From Higher Intellect Vintage Wiki

Review (07/1993)

Here's your chance to enter the world of multimedia. With the Sony Desktop Library, you get everything you need: a CD-ROM drive, a sound card, and a collection of real multimedia software. This next-generation product goes beyond early CD-ROM products, giving consumers more of what they want and need: plenty of software and an easy-to-use front end to the CD-ROM titles and hardware.

My evaluation package had an external drive. Two other packages are available (at a reduced price, too) with internal drives. The data-retrieval speed of 150K per second was right in line with multimedia standards.

Right now these multimedia products ship with a Spectrum 16 sound card. It's Ad Lib, Sound Blaster, and Real Sound compatible. Software that supports the card in native mode sounds superb, even better than Sound Blaster emulation. A nice set of desktop speakers provides an alternative to running wires to your stereo.

Six full-blown multimedia software titles will get you started. There's so much material, it'll take several weeks before you'll have enough time for more than a brief sampling.

In addition to solid, reliable hardware, the Sony Desktop Library includes the GeoWorks CD-ROM Manager as part of the package. It's a front end to all of the CD-ROM software that's included. All you do to run a program is click on its icon. The package includes even more than front-end software, though — it's a graphical environment. Many of the GeoWorks niceties that make DOS easier are there as a bonus.

You can create icons for other CD-ROM titles as your library grows. That way, you'll always have the same easy interface when you access your CD-ROM titles.

I wasn't sure I could run CD-ROM programs from DOS until I called Sony. I didn't find any mention of running from DOS in the Sony literature, but I'm not a good manual reader, so I could have missed it. After talking to the company, I was able to install an icon and a group in Windows. I ended up spending more time running GeoWorks from Windows than DOS and had no problems.

The bundled software varied in quality, but my two favorites were Where in the World Is Carmen Sandiego? and The New Grolier Multimedia Encyclopedia. My kids loved them, too. If you have children, the accompanying software will provide entertainment and edification for them as well.

Some of the programs did the unthinkable and copied a large portion of themselves to my hard drive.

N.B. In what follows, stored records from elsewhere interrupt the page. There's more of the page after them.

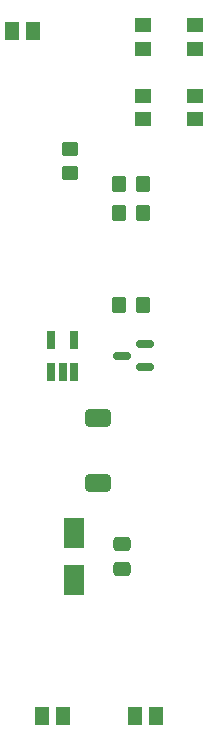
<source format=gtp>
%TF.GenerationSoftware,KiCad,Pcbnew,(6.0.1)*%
%TF.CreationDate,2022-06-17T15:58:33+01:00*%
%TF.ProjectId,luminaire,6c756d69-6e61-4697-9265-2e6b69636164,rev?*%
%TF.SameCoordinates,Original*%
%TF.FileFunction,Paste,Top*%
%TF.FilePolarity,Positive*%
%FSLAX46Y46*%
G04 Gerber Fmt 4.6, Leading zero omitted, Abs format (unit mm)*
G04 Created by KiCad (PCBNEW (6.0.1)) date 2022-06-17 15:58:33*
%MOMM*%
%LPD*%
G01*
G04 APERTURE LIST*
G04 Aperture macros list*
%AMRoundRect*
0 Rectangle with rounded corners*
0 $1 Rounding radius*
0 $2 $3 $4 $5 $6 $7 $8 $9 X,Y pos of 4 corners*
0 Add a 4 corners polygon primitive as box body*
4,1,4,$2,$3,$4,$5,$6,$7,$8,$9,$2,$3,0*
0 Add four circle primitives for the rounded corners*
1,1,$1+$1,$2,$3*
1,1,$1+$1,$4,$5*
1,1,$1+$1,$6,$7*
1,1,$1+$1,$8,$9*
0 Add four rect primitives between the rounded corners*
20,1,$1+$1,$2,$3,$4,$5,0*
20,1,$1+$1,$4,$5,$6,$7,0*
20,1,$1+$1,$6,$7,$8,$9,0*
20,1,$1+$1,$8,$9,$2,$3,0*%
G04 Aperture macros list end*
%ADD10R,1.250000X1.600000*%
%ADD11RoundRect,0.150000X0.587500X0.150000X-0.587500X0.150000X-0.587500X-0.150000X0.587500X-0.150000X0*%
%ADD12RoundRect,0.375000X0.725000X-0.375000X0.725000X0.375000X-0.725000X0.375000X-0.725000X-0.375000X0*%
%ADD13RoundRect,0.250000X0.350000X0.450000X-0.350000X0.450000X-0.350000X-0.450000X0.350000X-0.450000X0*%
%ADD14R,0.650000X1.560000*%
%ADD15R,1.400000X1.200000*%
%ADD16RoundRect,0.250000X0.475000X-0.337500X0.475000X0.337500X-0.475000X0.337500X-0.475000X-0.337500X0*%
%ADD17R,1.800000X2.500000*%
%ADD18RoundRect,0.250000X-0.450000X0.350000X-0.450000X-0.350000X0.450000X-0.350000X0.450000X0.350000X0*%
G04 APERTURE END LIST*
D10*
%TO.C,D9*%
X147000000Y-111000000D03*
X145240000Y-111000000D03*
%TD*%
D11*
%TO.C,Q1*%
X153937500Y-81450000D03*
X153937500Y-79550000D03*
X152062500Y-80500000D03*
%TD*%
D12*
%TO.C,L1*%
X150000000Y-91250000D03*
X150000000Y-85750000D03*
%TD*%
D13*
%TO.C,R1*%
X153800000Y-68400000D03*
X151800000Y-68400000D03*
%TD*%
D14*
%TO.C,U1*%
X146050000Y-81850000D03*
X147000000Y-81850000D03*
X147950000Y-81850000D03*
X147950000Y-79150000D03*
X146050000Y-79150000D03*
%TD*%
D10*
%TO.C,D7*%
X144500000Y-53000000D03*
X142740000Y-53000000D03*
%TD*%
D15*
%TO.C,SW1*%
X158200000Y-60500000D03*
X158200000Y-58500000D03*
X158200000Y-54500000D03*
X158200000Y-52500000D03*
X153800000Y-60500000D03*
X153800000Y-58500000D03*
X153800000Y-54500000D03*
X153800000Y-52500000D03*
%TD*%
D16*
%TO.C,C1*%
X152000000Y-98537500D03*
X152000000Y-96462500D03*
%TD*%
D17*
%TO.C,D1*%
X148000000Y-99500000D03*
X148000000Y-95500000D03*
%TD*%
D10*
%TO.C,D11*%
X154880000Y-111000000D03*
X153120000Y-111000000D03*
%TD*%
D13*
%TO.C,R2*%
X153800000Y-76200000D03*
X151800000Y-76200000D03*
%TD*%
%TO.C,R3*%
X153800000Y-66000000D03*
X151800000Y-66000000D03*
%TD*%
D18*
%TO.C,R4*%
X147600000Y-63000000D03*
X147600000Y-65000000D03*
%TD*%
M02*

</source>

Thinking I had plenty of available space, I tried installing an application and was taken aback when I discovered the intrusion.

The GeoWorks installation was a two-stage process requiring a Ctrl-Alt-Delete boot between stages. I wish it had done what many other installations do and rebooted itself, followed by automatic spawning of the second half of the procedure.

In spite of several small complaints, I think highly of the package. If you're seriously thinking about getting a CD-ROM drive, take a good look at this package. It may be just what you need. And Sony, one of the leaders in CD-ROM technology, will probably be in the business for a long time.